Son konu da yönetim tarafıyla ilgili. Malum tartışmaların çoğu sosyal medya üzerinde yapılıyor ve tamamen anlayabilecceğim sebeplerle "Kombineler ne olacak acaba" diye soran arkadaşlara tepki gösterilebiliyor. Ben de o soruyu aklıma bile getirmedim ancak bu akşam Aziz Yıldırım'ın sorgusu sonrası kısa bir görüşme yapan yönetimin düşünmesi gerekir. Demek istediğim, ki bunları bir yönetici adayı gözüyle yazıyorum, kriz anında ve devamında şu anki yönetimin bir yol haritası olmalı. Olağanüstü Genel Kurul yapılır veya yapılmaz onu bilemem ama şu anki yöneticiler devam etmeyecek bile olsalar ileriyi düşünmek zorundalar. Çünkü bu işi yapması gereken kişi onlar, biz taraftar değiliz. Biz yapmamız gerekeni zaten elimizden geldiğince yapacağız. Tıpkı bugün adliyenin önünde olan arkadaşlarımız gibi, ya da pazar günü sabahtan Düzce'ye gidip sonra da Bağdat Caddesi'nde toplanacak binlercesi gibi.

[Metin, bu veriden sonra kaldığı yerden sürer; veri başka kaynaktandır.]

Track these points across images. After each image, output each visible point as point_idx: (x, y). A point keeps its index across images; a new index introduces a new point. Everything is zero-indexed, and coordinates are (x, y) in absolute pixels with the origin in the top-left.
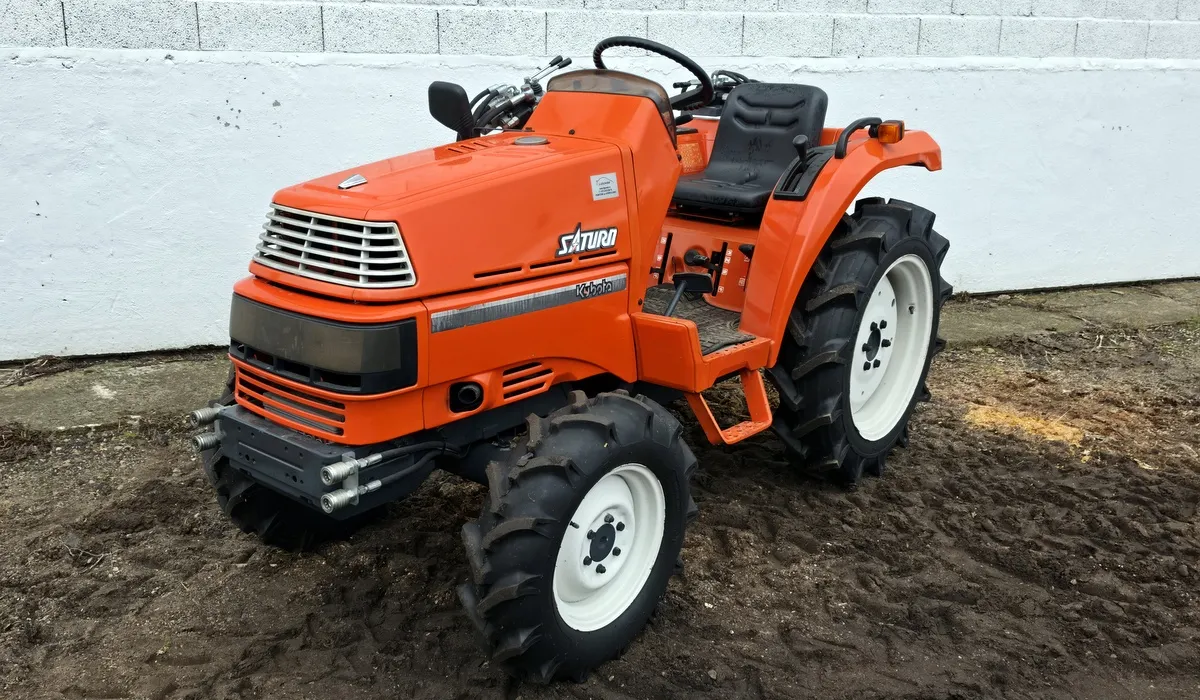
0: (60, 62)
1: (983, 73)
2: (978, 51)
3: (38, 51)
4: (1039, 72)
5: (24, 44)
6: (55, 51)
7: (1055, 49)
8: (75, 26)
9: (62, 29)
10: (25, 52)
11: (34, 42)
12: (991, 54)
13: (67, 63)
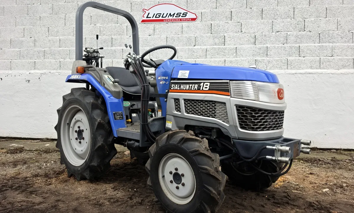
0: (58, 73)
1: (314, 74)
2: (311, 67)
3: (55, 71)
4: (338, 74)
5: (52, 70)
6: (57, 71)
7: (344, 67)
8: (62, 66)
9: (59, 67)
10: (52, 71)
11: (54, 69)
12: (317, 68)
13: (59, 74)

Kısaca demeye çalıştığım, biz taraftar olarak hakkımızı aramak için o sesi ve iradeyi gösteririz. Yeter ki bunu ciddi ciddi yapacak birileri de olsun işin başında. Çünkü bu iş basit bir şike soruşturması değil. Olsa zaten bu kadar takibe bir video, bir fotoğraf olurdu dışarı sızan ve çoktan işin rengi belli olmuştu. İşin rengi bence belli gerçi de, neyse uzatmayayım o kadar.

Tek bildiğim şey, nasıl şu anda aşağıdaki videoyu izlerken tüylerim diken diken oluyorsa, nasıl her gün şampiyonluğu kutladığımız yerden geçerken o hisleri ve gururu tekrar yaşıyorsam, ileride çocuklarıma anlatırken de aynı hisleri yaşayacağım. Aşk hiç biter mi diye sormayacağım çünkü bitmeyeceğini biliyorum. Biz seni ruhumuzla sevdik be Kanarya!